= Susan Finger =

American engineer

Susan Finger is an American engineer whose research involves engineering design and additive manufacturing for mechanical engineering, bioengineering, and building engineering. She has held faculty positions at Carnegie Mellon University and leadership roles at the National Science Foundation. Her work includes research collaborations across multiple engineering disciplines as well as contributions to academic publishing and professional organizations.

==Education and career==
Finger has been a faculty member in the Department of Civil and Environmental Engineering at the Carnegie Mellon University, where she held the rank of professor. She is currently serving as a project manager at the National Science Foundation and is on leave from Carnegie Mellon University.

She majored in astronomy, with a minor in medieval language and literature, at the University of Pennsylvania, graduating magna cum laude in 1972. She continued at the University of Pennsylvania for a master's degree in operations research in 1974, and completed a Ph.D. in electric power systems and civil engineering at the Massachusetts Institute of Technology in 1981.

She joined Boston University as an assistant professor in the Department of Manufacturing Engineering in 1981. She moved to the National Science Foundation as a program director for design theory and methodology in 1984, later becoming acting deputy division director. In 1987 she came to Carnegie Mellon University as a researcher in the Robotics Institute, and in 1991 she returned to a faculty position as assistant professor of civil engineering.

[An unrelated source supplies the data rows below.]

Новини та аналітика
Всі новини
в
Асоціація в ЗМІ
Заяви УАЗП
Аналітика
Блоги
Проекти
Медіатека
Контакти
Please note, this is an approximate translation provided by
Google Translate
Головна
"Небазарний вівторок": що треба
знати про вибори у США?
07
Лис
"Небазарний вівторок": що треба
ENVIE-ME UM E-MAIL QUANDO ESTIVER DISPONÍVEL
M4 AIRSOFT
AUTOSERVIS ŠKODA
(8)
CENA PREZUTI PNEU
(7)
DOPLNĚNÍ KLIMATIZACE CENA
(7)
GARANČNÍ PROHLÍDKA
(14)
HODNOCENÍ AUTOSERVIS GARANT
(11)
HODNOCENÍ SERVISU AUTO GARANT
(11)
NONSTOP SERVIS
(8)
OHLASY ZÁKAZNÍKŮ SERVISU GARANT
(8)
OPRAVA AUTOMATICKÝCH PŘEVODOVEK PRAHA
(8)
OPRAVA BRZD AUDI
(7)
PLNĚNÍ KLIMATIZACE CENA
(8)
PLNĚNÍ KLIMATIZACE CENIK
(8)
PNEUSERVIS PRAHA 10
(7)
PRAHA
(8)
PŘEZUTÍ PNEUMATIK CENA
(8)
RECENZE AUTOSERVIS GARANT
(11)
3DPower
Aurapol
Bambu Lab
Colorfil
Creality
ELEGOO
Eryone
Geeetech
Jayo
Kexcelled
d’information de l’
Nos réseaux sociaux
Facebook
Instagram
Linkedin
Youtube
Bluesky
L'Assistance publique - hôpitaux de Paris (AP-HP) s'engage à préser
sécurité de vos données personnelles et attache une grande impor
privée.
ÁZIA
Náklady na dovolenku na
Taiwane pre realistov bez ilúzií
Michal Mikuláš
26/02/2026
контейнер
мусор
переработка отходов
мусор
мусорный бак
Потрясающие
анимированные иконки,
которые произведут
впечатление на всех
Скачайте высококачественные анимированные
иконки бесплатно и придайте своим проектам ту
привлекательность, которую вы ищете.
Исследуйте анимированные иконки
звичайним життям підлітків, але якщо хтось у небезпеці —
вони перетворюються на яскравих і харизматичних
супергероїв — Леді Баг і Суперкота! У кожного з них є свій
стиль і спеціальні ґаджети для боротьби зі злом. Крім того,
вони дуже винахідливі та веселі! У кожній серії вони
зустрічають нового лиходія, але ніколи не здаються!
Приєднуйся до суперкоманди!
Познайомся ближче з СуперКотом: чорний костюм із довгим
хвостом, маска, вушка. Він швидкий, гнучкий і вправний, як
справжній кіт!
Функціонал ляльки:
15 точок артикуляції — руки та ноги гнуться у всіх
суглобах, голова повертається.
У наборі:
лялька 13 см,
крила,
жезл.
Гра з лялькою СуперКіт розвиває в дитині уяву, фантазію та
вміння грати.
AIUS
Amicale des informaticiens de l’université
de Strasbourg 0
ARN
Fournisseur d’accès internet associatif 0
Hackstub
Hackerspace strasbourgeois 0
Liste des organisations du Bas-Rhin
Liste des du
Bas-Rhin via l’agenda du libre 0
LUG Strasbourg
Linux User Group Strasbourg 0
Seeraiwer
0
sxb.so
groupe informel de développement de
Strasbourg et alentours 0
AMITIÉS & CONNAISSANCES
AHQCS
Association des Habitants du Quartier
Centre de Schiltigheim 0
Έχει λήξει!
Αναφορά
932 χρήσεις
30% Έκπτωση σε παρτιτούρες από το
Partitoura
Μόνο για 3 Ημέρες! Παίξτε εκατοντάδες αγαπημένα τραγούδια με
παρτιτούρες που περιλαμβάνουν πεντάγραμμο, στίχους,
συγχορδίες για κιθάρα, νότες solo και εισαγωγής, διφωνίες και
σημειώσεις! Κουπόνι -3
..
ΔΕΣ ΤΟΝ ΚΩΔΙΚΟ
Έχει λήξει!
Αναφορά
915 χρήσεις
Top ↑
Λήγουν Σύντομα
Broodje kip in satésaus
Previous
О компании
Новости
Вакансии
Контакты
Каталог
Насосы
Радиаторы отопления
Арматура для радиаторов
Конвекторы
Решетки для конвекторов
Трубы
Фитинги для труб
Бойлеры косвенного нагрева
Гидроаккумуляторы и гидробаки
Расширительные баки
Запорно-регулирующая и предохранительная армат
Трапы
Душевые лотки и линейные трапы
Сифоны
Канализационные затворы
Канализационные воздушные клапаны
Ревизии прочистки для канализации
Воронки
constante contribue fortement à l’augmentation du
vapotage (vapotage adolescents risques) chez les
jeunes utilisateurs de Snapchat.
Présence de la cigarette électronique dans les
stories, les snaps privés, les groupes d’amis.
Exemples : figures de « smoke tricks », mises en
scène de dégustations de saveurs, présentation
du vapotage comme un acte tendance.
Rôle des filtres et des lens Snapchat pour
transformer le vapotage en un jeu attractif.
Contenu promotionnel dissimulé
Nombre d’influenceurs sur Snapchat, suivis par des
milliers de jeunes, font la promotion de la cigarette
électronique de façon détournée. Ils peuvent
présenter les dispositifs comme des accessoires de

In CMU's Institute for Complex Engineered Systems, she became the founding director of the Engineering Design Research Lab. Alongside John R. Dixon, Finger co-founded the journal Research in Engineering Design, in 1989 and served as its first editor-in-chief.

==Recognition==
Finger was named an ASME Fellow in 2013, for "major contributions in the field of engineering design education and research".

== Collaborations ==
Finger has collaborated with researchers across many engineering disciplines. Her collaborative work has contributed to developments in areas such as additive manufacturing, bioengineering, and building engineering. Through these partnerships, she has co-authored scholarly publications and contributed to research that connects design theory with practical engineering applications.